• _Required work_:
Write out the passage of the tarpon fishing article from "Vol 7 No. 32" to "in eight minutes.", word for word.

• _Source excerpt_:
· · · ·
Vol 7 No. 32 - May 2, 2007

Catching tarpon challenging, exciting

Catching Tarpon
Doug Kilpatrick and Andy Mill hold a tarpon landed on fly tackle in eight minutes.

By Rusty Chinnis
sun staff writer

Tarpon season is right around the corner, and anglers who are properly rigged and practice the patience necessary for this demanding sport are in for one of angling’s greatest pursuits. Tarpon will fall for a well placed crab, pinfish, artificial lure or fly, but for any measure of success, anglers will need to be on top of their game. You’ll hear many fishermen say that they just like to see a tarpon jump when first hooked and are not interested in actually catching them. The reason this statement is so prevalent is that tarpon are incredibly tough and intimidating to people who don’t know how to fight them. If you hook one on any tackle and don’t fight it properly, you could be in for a couple of hours of back-breaking work. Work them properly from the minute you hook them, and you can land them consistently in under half an hour.

The key to catching tarpon quickly (better for the angler and the tarpon) is to know the breaking strength of your leader, make sure you rig properly and fight them hard from the strike. It’s important to hold your rod with only a slight bend over the whole length rather than high with a big arch. I learned this from Andy Mill, arguably the greatest tarpon fisherman alive. He used a scale, and lifted a bucket of sand with a pulley to test the amount of pressure he could put on his 12-pound class tippet. He found that a high rod applied far less pressure than the slightly bent rod. In 2006, Mill landed 106 tarpon on fly with the longest fight lasting 18 minutes!
· · · ·
• _Data excerpts_:
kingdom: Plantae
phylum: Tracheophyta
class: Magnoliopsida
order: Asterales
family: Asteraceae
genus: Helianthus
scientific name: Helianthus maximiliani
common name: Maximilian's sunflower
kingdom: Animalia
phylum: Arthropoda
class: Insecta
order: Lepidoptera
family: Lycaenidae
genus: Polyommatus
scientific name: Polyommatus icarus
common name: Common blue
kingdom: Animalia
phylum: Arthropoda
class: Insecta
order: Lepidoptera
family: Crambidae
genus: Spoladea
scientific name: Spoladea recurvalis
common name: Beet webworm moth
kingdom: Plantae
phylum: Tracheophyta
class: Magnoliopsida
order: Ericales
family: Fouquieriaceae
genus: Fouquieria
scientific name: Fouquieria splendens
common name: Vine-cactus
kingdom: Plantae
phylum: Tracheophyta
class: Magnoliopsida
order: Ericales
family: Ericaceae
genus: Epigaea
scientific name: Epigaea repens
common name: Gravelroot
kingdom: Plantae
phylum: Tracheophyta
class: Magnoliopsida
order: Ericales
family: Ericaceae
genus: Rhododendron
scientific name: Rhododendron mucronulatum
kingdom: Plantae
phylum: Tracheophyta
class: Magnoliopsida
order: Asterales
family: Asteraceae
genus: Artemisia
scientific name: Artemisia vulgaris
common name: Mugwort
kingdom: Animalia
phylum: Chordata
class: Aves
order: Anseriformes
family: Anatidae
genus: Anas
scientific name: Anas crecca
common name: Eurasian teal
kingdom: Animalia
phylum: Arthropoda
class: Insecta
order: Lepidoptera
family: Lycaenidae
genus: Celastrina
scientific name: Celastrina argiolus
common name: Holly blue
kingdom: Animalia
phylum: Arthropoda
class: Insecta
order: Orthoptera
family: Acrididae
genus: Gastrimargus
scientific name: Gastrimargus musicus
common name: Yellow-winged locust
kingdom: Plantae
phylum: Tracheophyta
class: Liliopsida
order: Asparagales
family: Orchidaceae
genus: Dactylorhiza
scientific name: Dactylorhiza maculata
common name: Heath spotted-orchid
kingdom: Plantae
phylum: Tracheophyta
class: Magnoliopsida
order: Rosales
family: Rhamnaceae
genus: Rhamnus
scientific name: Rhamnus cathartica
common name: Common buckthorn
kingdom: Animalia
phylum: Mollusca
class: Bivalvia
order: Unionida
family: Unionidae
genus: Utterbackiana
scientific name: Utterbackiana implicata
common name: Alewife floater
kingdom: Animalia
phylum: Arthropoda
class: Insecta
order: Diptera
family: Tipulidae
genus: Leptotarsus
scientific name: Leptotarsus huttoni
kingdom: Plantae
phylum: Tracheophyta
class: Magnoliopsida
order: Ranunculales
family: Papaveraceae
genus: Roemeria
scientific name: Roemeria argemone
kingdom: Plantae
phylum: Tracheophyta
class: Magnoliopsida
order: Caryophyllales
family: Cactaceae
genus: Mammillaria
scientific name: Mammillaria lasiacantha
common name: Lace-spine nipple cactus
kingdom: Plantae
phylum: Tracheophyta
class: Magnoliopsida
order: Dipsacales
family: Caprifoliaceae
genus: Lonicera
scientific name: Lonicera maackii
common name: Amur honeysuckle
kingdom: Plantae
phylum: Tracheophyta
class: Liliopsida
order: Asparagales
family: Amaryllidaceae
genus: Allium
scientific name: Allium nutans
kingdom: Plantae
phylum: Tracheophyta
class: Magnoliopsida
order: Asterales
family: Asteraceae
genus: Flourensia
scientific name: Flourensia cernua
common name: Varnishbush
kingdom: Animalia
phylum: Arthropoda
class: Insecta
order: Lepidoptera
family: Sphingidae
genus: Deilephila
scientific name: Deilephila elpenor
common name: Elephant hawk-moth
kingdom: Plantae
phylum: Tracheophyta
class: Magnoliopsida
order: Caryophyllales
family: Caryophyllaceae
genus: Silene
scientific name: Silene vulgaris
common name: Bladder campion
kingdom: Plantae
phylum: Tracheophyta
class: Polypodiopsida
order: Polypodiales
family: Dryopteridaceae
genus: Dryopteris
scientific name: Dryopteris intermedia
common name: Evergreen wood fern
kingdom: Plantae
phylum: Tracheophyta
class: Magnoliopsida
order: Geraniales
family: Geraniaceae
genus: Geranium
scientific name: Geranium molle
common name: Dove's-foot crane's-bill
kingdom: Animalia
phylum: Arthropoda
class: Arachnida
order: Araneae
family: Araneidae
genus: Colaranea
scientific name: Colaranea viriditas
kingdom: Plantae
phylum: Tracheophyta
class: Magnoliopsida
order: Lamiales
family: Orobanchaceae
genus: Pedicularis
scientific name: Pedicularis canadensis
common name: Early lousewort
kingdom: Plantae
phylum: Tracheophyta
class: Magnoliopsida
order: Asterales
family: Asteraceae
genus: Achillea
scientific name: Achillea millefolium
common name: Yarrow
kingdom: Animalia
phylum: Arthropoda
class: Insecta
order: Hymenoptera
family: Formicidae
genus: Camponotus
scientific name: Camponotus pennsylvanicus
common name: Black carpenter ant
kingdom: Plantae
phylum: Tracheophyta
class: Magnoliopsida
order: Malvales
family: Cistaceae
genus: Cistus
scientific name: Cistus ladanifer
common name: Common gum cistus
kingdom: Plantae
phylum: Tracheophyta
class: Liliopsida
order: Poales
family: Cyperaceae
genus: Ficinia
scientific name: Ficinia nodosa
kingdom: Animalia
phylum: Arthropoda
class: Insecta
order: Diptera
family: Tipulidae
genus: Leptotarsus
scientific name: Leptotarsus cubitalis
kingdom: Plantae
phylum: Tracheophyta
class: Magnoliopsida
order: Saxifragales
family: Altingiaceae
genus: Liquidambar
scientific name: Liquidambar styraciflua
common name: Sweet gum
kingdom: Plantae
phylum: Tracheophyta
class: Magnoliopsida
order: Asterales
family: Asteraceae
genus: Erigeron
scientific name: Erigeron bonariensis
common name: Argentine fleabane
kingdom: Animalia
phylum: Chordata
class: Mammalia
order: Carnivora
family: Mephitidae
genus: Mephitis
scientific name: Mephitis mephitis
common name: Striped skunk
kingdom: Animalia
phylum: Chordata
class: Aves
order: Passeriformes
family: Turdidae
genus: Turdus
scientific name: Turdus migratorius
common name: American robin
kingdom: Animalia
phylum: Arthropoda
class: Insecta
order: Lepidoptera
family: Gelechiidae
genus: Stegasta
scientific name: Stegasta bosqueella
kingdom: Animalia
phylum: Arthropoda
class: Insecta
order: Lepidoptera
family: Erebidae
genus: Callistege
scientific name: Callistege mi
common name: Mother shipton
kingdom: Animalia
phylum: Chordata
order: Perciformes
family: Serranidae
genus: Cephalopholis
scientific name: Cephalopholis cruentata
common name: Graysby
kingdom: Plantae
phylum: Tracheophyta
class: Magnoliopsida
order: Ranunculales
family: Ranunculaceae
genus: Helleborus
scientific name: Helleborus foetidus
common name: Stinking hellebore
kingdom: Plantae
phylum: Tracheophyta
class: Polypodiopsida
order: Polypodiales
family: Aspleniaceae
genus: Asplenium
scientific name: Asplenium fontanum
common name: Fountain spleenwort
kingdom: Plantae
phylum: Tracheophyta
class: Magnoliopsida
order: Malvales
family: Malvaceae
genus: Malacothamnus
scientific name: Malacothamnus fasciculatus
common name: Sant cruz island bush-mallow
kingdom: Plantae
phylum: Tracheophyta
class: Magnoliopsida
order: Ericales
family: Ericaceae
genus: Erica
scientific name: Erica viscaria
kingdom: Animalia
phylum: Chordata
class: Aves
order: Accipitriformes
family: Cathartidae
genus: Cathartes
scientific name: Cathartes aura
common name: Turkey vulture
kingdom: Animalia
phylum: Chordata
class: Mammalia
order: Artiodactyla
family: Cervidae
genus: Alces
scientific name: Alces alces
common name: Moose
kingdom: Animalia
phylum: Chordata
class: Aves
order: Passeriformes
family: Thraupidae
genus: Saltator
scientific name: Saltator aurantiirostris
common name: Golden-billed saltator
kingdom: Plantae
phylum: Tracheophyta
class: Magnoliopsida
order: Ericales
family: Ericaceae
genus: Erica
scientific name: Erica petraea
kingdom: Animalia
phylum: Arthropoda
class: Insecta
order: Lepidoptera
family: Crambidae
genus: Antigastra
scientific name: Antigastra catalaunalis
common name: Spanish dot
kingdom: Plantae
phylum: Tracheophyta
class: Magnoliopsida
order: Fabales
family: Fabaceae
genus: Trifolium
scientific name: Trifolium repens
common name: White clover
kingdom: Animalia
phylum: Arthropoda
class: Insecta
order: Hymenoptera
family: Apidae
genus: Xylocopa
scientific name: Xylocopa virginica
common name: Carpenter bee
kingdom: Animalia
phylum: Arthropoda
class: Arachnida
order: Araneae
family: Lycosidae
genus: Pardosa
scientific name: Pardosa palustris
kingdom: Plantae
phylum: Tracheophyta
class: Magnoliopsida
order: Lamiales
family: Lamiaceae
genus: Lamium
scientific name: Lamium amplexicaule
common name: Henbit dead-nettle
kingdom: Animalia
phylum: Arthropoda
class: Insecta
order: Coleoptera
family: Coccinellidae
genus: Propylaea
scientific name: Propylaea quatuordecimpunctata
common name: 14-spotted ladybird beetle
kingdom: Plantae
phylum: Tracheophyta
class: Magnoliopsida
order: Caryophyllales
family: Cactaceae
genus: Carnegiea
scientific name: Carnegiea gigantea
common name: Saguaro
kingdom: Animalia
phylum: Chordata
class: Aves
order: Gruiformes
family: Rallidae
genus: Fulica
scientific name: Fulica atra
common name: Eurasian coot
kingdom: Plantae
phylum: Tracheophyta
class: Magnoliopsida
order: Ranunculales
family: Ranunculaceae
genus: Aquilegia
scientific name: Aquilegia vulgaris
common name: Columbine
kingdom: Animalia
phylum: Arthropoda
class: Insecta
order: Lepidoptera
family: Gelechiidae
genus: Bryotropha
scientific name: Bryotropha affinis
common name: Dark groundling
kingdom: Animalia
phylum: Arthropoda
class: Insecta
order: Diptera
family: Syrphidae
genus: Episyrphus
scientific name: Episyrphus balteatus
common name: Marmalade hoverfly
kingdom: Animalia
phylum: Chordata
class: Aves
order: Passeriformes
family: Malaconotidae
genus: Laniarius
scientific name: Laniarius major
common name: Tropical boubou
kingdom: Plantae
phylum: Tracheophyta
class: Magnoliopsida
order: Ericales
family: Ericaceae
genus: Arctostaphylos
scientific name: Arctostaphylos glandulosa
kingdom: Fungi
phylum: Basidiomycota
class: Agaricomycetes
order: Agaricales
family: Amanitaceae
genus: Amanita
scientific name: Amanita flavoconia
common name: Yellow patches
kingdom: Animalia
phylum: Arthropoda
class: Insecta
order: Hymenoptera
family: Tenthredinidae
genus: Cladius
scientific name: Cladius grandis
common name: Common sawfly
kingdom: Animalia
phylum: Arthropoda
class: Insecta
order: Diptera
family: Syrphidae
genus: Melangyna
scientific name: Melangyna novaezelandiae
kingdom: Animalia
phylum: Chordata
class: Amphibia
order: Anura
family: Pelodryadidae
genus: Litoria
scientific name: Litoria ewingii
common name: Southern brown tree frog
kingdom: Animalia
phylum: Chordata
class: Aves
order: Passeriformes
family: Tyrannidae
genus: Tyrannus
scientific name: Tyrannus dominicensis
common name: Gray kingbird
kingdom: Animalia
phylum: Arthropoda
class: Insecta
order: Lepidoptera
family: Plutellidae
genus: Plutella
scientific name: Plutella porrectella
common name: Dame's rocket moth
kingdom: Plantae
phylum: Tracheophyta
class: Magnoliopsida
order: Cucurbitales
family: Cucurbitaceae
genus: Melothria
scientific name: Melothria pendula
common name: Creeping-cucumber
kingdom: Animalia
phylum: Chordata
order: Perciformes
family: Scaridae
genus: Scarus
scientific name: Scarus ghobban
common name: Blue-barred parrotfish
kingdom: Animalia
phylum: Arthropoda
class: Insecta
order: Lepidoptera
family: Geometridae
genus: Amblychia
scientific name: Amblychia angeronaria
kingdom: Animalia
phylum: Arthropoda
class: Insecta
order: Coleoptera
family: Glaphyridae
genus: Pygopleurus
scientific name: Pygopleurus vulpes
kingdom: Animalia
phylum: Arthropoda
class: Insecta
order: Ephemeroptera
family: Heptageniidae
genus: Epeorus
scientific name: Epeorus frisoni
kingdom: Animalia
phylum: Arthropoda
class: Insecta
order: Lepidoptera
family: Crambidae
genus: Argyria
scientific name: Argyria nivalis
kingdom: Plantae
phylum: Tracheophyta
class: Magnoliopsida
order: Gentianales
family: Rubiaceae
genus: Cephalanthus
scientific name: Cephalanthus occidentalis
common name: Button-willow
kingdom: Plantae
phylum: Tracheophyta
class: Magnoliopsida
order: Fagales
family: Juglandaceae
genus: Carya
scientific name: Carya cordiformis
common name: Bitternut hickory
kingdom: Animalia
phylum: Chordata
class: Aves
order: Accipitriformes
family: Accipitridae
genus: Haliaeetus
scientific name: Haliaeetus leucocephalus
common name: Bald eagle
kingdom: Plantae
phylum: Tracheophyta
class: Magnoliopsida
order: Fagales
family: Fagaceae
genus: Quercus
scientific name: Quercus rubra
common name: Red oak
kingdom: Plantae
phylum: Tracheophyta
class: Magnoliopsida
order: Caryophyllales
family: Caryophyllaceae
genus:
· · · ·
• _Output for this task_:
Vol 7 No. 32 - May 2, 2007

Catching tarpon challenging, exciting

Catching Tarpon
Doug Kilpatrick and Andy Mill hold a tarpon landed on fly tackle in eight minutes.